Passage for review:
Derivatives

Derivatives are outputs of (pre-)processing pipelines, capturing data and meta-data sufficient for a researcher to understand and (critically) reuse those outputs in subsequent processing. Standardizing derivatives is motivated by use cases where formalized machine-readable access to processed data enables higher level processing.

A derivative dataset is a collection of derivatives, or files that have been generated from the data. Broadly, a derivative can be considered to be preprocessed or processed, such that the data type is unchanged or changed, respectively, from that of the source data file(s).

BIDS Derivatives was finalized in version 1.4.0 of the BIDS specification.

Tour of a BIDS Derivative

As with BIDS datasets, all conformant derivative datasets contain a dataset_description.json.

New fields include DatasetType, which distinguishes "derivative" datasets from "raw":

  • GeneratedBy, a list of processes that generated the data

  • SourceDatasets, a list of datasets used to generate the derivative.

{
    "Name": "FMRIPREP Outputs",
    "BIDSVersion": "1.4.0",
    "DatasetType": "derivative",
    "GeneratedBy": [
        {
            "Name": "fmriprep",
            "Version": "1.4.1",
            "Container": {
                "Type": "docker",
                "Tag": "poldracklab/fmriprep:1.4.1"
            }
        },
        {
            "Name": "Manual",
            "Description": "Re-added RepetitionTime metadata to bold.json files"
        }
    ],
    "SourceDatasets": [
        {
            "DOI": "10.18112/openneuro.ds000114.v1.0.1",
            "URL": "https://openneuro.org/datasets/ds000114/versions/1.0.1",
            "Version": "1.0.1"
        }
    ]
}

Preprocessed data

Data is considered to be preprocessed if it is fundamentally similar to the source data. Artifact removal, motion correction and resampling to a template space are examples of preprocessing.

An example of a subject with simultaneous EEG/fMRI resting state scan, aligned along with a T1w image to the MNI305 template:

pipeline1/
  sub-01/
    anat/
      sub-01_space-MNI305_T1w.nii.gz
      sub-01_space-MNI305_T1w.json
    eeg/
      sub-01_task-rest_desc-filtered_eeg.edf
      sub-01_task-rest_desc-filtered_eeg.json
    func/
      sub-01_task-rest_space-MNI305_desc-preproc_bold.nii.gz
      sub-01_task-rest_space-MNI305_desc-preproc_bold.json

The space entity indicates that a file is aligned to some reference space. For standard templates, this is sufficient. For custom templates (for example: individual or study-specific), additional SpatialReference metadata is required in the JSON sidecar files.

The desc (description) entity allows for unrestricted alphanumeric labels, in the absence of a more appropriate entity to distinguish one file from another.

Derivative data types

Data is considered to be processed if it is fundamentally different to the source data. Processed data may differ substantially in BIDS datatypes from the original input data.

The initial offering of BIDS Derivatives only specifies anatomical derivatives that are of general use: masks and segmentations.

Record excerpts:
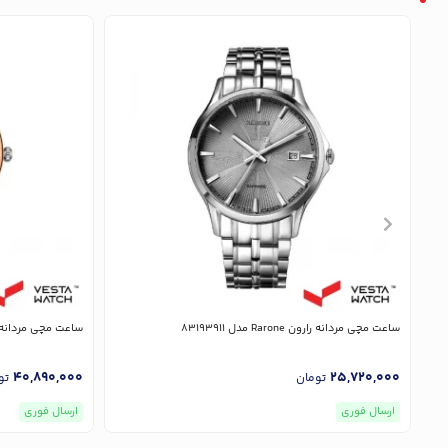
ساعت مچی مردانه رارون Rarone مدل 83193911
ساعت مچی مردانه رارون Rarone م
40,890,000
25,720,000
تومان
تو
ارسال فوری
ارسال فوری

What you will do:
Answer these from the BIDS derivatives page:
(a) In which version of the BIDS specification was BIDS Derivatives finalized?
(b) What condition makes data count as preprocessed?
(c) For custom templates, what additional metadata must the JSON sidecar files include?

Result of this task:
(a) Version 1.4.0.
(b) It must be fundamentally similar to the source data.
(c) SpatialReference metadata.